Stored items
-=-=-=-=-

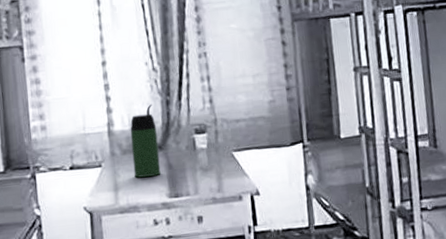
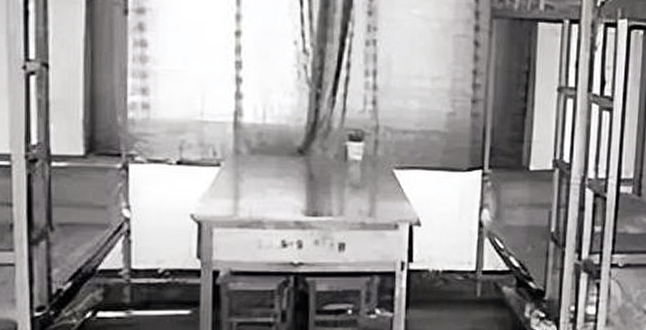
thermos bottle: present [130,104,161,178] -> none [263,95,299,186]

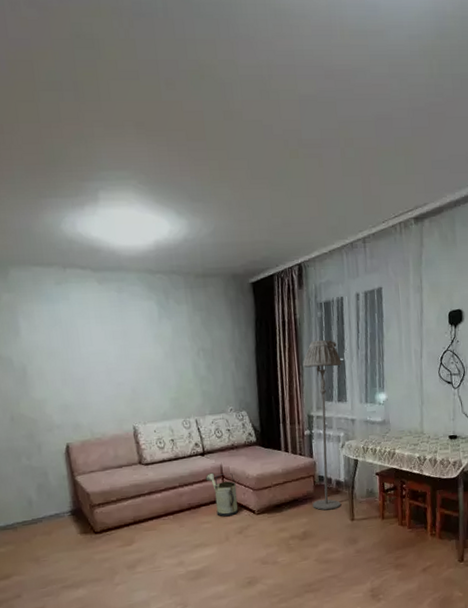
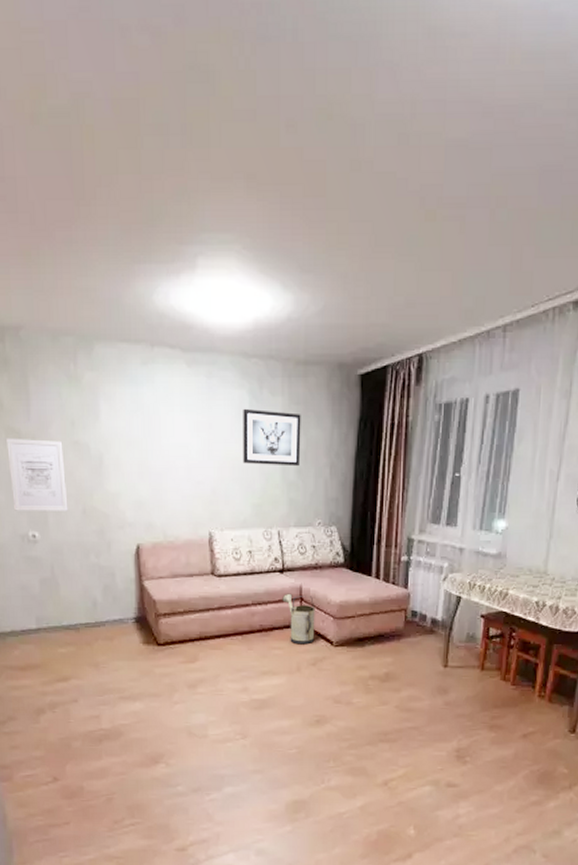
wall art: none [153,316,209,364] -> present [243,408,301,467]
floor lamp: present [303,340,342,510] -> none [400,450,456,652]

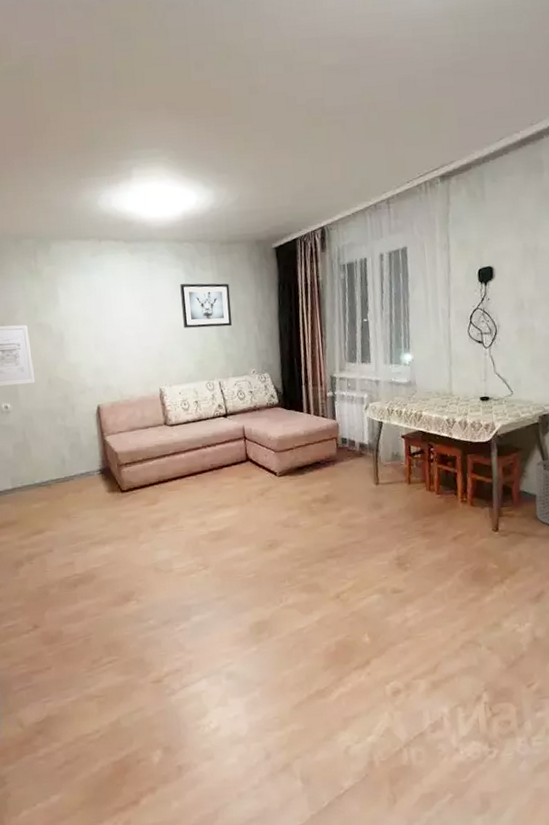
watering can: present [282,593,315,645] -> none [228,434,260,478]

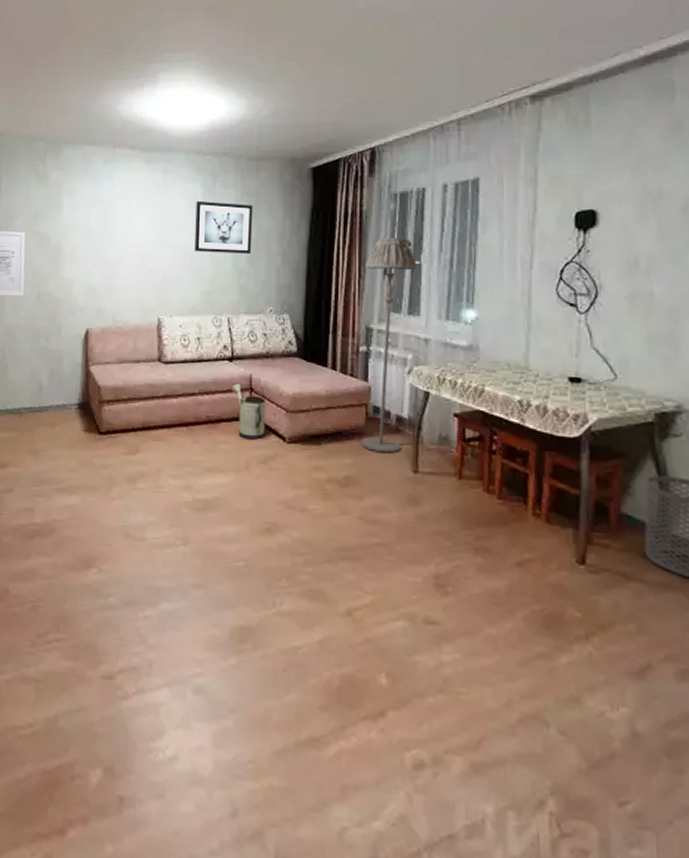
watering can: none [228,434,260,478] -> present [231,382,266,440]
floor lamp: none [325,301,365,474] -> present [361,238,417,454]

-=-=-=-=-

**WHAT TO PRODUCE**
Please copy the data above character for character, skipping any pictures.

**REPLY TO THE TASK**
thermos bottle: present [130,104,161,178] -> none [263,95,299,186]

wall art: none [153,316,209,364] -> present [243,408,301,467]
floor lamp: present [303,340,342,510] -> none [400,450,456,652]

watering can: present [282,593,315,645] -> none [228,434,260,478]

watering can: none [228,434,260,478] -> present [231,382,266,440]
floor lamp: none [325,301,365,474] -> present [361,238,417,454]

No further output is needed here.